##### Information given #####

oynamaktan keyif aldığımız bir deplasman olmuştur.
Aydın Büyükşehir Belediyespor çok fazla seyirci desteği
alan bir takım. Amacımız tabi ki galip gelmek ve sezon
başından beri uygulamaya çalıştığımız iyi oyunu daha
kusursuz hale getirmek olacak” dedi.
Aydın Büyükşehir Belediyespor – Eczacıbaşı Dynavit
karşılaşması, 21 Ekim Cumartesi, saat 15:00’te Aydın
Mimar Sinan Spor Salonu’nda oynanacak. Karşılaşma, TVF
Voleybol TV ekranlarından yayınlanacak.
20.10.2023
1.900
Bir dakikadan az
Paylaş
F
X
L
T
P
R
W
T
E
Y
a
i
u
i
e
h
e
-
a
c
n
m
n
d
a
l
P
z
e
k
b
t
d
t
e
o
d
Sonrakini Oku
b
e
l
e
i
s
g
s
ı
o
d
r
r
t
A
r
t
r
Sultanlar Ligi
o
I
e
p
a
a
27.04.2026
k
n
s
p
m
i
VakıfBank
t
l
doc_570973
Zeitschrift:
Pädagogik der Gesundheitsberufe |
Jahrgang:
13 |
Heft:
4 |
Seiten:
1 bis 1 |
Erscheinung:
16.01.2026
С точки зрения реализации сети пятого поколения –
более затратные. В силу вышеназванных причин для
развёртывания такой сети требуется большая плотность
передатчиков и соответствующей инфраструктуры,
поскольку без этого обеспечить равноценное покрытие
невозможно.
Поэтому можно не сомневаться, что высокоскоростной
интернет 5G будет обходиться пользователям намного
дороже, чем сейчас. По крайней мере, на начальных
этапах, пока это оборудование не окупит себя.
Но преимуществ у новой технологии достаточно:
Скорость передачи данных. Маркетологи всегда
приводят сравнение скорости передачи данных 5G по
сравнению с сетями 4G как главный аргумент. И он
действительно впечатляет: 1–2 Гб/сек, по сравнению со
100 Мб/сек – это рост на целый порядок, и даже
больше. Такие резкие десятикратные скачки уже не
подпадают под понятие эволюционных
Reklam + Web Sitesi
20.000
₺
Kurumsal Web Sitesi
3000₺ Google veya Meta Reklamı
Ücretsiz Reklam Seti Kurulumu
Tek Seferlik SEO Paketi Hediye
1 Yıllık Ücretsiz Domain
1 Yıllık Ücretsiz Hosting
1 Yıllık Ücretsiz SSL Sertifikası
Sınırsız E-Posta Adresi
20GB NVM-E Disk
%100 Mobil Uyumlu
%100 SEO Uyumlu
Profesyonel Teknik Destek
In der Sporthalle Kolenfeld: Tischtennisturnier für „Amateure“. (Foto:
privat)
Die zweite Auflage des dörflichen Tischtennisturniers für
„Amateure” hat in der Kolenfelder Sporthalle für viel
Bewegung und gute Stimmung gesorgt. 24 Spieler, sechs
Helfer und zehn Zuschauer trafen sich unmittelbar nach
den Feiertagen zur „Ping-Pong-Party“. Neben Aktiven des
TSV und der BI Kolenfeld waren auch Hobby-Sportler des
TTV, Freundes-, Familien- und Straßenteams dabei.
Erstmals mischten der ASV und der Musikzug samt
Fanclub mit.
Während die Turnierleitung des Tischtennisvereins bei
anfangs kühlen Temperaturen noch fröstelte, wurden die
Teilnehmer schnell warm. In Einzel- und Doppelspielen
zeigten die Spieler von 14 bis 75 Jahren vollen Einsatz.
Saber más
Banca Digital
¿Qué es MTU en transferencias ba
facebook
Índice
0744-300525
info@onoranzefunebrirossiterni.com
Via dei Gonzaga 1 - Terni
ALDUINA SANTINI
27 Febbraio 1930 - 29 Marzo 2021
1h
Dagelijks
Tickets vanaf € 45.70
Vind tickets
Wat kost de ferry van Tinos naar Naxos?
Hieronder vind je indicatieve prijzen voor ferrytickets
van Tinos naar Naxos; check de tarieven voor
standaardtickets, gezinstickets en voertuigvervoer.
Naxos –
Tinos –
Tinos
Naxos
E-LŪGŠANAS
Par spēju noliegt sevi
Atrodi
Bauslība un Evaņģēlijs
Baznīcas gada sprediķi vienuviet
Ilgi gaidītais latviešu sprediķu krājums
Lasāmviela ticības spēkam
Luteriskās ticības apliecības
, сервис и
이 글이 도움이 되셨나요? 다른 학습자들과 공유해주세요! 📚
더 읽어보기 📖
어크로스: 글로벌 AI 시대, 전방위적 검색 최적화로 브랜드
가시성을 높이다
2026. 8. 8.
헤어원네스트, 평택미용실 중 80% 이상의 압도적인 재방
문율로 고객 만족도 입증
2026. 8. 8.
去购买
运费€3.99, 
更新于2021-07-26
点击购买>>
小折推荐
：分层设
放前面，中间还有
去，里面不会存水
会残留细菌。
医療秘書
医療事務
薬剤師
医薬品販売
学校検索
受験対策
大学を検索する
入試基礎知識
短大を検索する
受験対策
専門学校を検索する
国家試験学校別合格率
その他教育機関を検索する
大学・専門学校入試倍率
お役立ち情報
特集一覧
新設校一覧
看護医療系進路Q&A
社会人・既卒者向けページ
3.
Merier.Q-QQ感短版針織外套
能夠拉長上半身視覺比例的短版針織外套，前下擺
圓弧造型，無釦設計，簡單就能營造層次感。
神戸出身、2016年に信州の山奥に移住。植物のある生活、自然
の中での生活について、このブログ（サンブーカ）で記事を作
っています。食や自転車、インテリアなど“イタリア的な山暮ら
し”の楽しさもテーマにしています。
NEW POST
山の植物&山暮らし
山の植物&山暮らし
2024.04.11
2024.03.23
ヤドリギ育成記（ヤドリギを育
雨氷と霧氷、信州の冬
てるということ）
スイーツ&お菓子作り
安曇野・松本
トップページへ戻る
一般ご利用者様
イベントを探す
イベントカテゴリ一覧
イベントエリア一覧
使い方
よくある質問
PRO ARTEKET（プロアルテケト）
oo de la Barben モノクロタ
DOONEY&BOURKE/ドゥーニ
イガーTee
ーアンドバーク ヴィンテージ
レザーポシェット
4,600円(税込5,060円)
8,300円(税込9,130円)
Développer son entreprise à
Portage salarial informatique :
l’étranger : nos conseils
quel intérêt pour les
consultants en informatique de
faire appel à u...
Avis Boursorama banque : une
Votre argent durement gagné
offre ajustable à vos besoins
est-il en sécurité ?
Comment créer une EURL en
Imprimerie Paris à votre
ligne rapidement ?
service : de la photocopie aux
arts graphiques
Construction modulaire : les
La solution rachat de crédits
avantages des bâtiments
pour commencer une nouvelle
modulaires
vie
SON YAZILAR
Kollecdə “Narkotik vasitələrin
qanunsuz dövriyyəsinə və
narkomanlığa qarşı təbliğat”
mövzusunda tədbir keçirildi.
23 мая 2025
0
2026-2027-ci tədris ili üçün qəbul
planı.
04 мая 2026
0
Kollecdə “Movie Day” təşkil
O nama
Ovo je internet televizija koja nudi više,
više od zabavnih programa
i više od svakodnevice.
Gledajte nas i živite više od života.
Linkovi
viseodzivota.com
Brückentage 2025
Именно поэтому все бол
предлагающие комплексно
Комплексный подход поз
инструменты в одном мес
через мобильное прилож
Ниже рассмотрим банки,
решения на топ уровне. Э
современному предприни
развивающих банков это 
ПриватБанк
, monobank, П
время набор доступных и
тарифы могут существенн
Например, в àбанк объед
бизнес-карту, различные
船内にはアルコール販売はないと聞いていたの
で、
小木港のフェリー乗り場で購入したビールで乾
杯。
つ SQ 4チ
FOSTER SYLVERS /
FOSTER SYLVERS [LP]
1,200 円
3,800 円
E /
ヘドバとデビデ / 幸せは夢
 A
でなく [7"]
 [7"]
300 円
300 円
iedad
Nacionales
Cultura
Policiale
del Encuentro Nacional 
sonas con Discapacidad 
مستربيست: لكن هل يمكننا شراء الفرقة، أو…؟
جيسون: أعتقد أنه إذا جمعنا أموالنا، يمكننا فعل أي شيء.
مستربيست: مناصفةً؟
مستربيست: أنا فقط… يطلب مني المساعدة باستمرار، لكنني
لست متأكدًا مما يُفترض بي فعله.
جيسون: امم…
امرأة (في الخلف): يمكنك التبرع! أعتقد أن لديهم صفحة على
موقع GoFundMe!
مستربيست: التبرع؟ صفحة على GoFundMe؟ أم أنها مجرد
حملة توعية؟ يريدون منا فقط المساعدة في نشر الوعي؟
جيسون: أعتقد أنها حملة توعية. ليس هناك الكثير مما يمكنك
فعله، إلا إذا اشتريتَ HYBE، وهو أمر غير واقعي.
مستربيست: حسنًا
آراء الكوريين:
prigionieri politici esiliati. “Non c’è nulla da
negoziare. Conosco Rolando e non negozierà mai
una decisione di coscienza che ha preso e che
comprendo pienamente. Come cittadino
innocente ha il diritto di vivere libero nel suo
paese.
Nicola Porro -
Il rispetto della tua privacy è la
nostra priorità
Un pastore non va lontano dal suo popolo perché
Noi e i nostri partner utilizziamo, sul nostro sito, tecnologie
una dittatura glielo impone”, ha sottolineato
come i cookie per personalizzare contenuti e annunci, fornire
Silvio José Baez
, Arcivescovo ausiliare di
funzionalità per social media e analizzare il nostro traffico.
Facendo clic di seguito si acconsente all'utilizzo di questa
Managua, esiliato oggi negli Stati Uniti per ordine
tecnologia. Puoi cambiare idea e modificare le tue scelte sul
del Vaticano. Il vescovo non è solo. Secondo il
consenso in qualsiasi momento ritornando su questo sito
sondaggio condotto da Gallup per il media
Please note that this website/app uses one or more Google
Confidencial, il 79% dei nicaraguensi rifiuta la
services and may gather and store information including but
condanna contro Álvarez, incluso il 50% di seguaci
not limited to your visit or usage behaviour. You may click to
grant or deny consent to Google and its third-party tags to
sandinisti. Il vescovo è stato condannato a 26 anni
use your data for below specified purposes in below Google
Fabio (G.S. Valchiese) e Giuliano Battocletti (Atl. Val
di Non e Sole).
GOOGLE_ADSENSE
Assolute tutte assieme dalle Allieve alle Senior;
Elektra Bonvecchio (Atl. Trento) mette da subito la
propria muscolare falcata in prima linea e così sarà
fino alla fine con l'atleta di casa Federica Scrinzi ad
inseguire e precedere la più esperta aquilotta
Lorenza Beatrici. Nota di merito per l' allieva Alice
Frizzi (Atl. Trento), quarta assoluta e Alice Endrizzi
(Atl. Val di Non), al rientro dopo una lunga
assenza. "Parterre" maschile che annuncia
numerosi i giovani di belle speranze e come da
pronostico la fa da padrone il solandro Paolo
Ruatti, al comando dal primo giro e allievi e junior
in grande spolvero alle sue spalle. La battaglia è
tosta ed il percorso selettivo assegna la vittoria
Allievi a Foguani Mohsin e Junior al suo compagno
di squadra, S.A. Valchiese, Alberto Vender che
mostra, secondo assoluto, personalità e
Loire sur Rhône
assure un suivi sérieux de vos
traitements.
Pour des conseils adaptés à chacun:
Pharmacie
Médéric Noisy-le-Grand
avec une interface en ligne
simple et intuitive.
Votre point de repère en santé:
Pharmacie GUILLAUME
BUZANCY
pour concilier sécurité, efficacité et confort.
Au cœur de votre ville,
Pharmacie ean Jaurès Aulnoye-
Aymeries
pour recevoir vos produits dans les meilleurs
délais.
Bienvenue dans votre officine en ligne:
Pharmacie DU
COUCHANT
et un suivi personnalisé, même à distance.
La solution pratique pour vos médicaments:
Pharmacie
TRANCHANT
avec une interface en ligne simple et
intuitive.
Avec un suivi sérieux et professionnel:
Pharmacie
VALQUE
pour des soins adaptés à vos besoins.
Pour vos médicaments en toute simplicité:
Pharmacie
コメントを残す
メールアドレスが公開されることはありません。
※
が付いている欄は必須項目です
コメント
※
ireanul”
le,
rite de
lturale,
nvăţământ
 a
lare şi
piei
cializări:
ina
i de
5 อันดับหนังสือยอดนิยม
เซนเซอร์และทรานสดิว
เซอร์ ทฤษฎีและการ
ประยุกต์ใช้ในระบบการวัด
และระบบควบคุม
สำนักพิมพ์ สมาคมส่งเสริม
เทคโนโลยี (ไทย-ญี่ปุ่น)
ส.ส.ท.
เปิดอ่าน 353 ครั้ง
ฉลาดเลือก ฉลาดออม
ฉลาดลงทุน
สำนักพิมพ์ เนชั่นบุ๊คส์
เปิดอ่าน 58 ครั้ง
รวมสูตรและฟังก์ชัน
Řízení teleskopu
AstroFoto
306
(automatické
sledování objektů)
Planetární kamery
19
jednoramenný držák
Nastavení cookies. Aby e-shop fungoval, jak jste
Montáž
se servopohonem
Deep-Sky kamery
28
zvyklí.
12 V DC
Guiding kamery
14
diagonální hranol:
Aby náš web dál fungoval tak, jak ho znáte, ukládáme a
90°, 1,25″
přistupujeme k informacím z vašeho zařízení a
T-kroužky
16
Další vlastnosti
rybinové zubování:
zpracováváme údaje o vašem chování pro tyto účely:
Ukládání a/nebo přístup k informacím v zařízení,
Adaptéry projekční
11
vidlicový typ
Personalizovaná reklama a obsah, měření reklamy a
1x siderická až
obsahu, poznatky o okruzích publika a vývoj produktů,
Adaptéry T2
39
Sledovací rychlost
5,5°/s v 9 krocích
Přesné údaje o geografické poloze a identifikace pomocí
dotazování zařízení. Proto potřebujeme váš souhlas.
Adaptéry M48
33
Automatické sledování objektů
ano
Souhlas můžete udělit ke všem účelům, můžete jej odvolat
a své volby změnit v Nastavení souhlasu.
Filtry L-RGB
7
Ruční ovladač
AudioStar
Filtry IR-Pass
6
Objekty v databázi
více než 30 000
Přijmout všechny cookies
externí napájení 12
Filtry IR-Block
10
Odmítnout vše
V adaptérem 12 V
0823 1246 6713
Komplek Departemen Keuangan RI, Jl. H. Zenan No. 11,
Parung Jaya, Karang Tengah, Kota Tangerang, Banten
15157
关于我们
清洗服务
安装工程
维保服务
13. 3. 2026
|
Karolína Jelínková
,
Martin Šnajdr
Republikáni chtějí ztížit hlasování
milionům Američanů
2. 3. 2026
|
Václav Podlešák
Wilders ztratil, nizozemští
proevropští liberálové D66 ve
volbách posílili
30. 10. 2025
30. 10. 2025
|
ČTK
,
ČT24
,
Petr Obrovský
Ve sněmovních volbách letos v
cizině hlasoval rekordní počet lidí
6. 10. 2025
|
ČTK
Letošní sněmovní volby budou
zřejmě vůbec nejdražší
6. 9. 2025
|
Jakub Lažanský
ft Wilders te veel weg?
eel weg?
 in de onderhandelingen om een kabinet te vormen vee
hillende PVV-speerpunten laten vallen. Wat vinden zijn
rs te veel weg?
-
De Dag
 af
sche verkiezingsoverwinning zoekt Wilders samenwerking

#####

§ **Task objective**
Return, unchanged, the run of lines above that opens with the line containing "se servopohonem" and closes with the line containing "5,5°/s v 9 krocích". Include both.

§ **Result**
se servopohonem
Deep-Sky kamery
28
zvyklí.
12 V DC
Guiding kamery
14
diagonální hranol:
Aby náš web dál fungoval tak, jak ho znáte, ukládáme a
90°, 1,25″
přistupujeme k informacím z vašeho zařízení a
T-kroužky
16
Další vlastnosti
rybinové zubování:
zpracováváme údaje o vašem chování pro tyto účely:
Ukládání a/nebo přístup k informacím v zařízení,
Adaptéry projekční
11
vidlicový typ
Personalizovaná reklama a obsah, měření reklamy a
1x siderická až
obsahu, poznatky o okruzích publika a vývoj produktů,
Adaptéry T2
39
Sledovací rychlost
5,5°/s v 9 krocích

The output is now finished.